SOURCE DOCUMENT:
──────────

There was something about these pulpy, compact books that other books didn’t have. It was the feeling that I was in the story. It was the sense that I could read it over and over again and try to work out every possible ending. It was the vague Scooby Doo-like feel of trying to catch sea monsters or outwit a villain in a haunted house. I loved every bit of it, and so did millions of readers, propelling it into the booming and unmatched brand it is today. 

Initial Conception and Creation 

In 1976, R. A. Montgomery was in charge of a small independent press when Ed Packard approached him with a brand-new idea. After telling his children bedtime stories and asking them about the ending and receiving two different answers, he developed the very first multiple-ending book. His manuscript came to be called Sugarcane Island, and he wanted Montgomery to publish it. Packard knew Montgomery had previously worked in the design of role-playing games in the 1970s, and he knew his new manuscript, branded as a role-playing book, would be exactly what Montgomery was looking for. And it was. The first book was released under the brand name “The Adventures of You.” But sales weren’t as good as Packard had hoped for, so he took his second book to publisher Lippincott instead, selling two more, but Lippincott never registered the format or the brand for trademark.

──────────

DESCRIPTION OF THE TASK:
For each statement below, say whether it agrees with the piece on the first multiple-ending books, answering yes or no and quoting the words from the piece that decide it. (a) Ed Packard's manuscript came to be called Sugarcane Island. (b) Packard took his second book back to Montgomery. (c) Lippincott registered the format for trademark. The saved entries have nothing to do with this.

(Saved entries)

──────────

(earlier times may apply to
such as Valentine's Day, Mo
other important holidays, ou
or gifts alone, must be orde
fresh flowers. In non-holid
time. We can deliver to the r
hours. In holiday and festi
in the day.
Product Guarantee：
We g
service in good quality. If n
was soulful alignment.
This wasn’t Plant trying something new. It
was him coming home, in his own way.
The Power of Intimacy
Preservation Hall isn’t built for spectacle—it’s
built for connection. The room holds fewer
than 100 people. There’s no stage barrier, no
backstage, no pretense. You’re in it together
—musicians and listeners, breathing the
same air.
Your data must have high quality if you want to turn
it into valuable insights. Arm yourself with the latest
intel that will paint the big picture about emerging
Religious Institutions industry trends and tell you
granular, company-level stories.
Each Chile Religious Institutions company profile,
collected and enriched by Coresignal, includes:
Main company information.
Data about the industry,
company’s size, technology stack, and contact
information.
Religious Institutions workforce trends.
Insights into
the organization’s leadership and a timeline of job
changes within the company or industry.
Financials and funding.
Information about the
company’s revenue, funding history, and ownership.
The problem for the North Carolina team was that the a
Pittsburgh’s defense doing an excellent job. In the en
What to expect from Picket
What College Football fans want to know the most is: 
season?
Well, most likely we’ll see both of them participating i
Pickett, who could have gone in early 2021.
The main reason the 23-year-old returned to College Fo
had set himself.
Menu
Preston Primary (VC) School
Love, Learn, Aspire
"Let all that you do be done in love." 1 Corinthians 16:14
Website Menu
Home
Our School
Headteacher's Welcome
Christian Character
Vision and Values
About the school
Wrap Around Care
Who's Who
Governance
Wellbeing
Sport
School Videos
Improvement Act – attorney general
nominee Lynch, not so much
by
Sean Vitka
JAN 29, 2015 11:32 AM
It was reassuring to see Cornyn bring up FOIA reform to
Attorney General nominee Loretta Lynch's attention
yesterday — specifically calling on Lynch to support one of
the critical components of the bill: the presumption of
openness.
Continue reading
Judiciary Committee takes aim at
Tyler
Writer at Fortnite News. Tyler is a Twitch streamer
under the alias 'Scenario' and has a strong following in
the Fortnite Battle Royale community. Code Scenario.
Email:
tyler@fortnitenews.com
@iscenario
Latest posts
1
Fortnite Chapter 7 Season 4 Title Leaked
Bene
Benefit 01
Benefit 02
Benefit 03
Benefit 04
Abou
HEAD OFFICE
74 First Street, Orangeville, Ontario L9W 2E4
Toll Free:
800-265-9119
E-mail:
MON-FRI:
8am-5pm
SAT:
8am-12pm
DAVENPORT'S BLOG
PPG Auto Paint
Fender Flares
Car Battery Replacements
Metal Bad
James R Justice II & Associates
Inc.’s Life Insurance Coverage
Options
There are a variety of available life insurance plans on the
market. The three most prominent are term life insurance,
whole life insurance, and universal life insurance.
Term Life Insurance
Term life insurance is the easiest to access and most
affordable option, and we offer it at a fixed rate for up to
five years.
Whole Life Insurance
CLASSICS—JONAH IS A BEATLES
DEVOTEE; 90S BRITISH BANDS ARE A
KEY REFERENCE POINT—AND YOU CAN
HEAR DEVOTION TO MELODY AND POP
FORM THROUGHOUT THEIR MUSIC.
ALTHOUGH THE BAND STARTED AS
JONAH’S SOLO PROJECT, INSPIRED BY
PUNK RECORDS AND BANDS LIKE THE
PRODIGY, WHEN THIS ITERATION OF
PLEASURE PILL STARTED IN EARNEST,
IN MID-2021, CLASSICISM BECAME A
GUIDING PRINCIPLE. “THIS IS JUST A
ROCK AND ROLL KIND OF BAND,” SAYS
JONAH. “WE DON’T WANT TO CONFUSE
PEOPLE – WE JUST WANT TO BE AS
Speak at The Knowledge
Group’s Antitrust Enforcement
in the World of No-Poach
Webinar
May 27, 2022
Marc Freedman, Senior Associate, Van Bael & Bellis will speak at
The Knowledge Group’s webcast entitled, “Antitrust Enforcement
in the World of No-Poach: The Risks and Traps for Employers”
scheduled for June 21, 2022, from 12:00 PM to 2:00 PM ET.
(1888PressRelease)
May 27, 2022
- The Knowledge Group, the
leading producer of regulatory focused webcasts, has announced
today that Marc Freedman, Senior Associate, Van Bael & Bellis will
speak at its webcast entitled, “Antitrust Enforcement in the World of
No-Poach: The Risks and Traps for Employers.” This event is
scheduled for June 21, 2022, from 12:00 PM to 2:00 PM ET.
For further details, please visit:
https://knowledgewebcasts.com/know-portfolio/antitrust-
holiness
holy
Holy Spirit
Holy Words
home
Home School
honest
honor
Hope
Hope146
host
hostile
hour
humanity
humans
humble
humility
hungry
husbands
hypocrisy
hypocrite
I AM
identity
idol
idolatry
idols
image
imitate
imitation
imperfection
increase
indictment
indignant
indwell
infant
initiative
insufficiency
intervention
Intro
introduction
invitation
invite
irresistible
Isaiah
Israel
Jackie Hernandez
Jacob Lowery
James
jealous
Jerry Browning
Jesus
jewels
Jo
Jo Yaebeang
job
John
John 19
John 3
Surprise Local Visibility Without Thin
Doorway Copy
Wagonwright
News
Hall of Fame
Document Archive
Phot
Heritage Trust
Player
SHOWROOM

──────────

TASK RESULT:
(a) Yes: "His manuscript came to be called Sugarcane Island"
(b) No: "he took his second book to publisher Lippincott instead"
(c) No: "Lippincott never registered the format or the brand for trademark"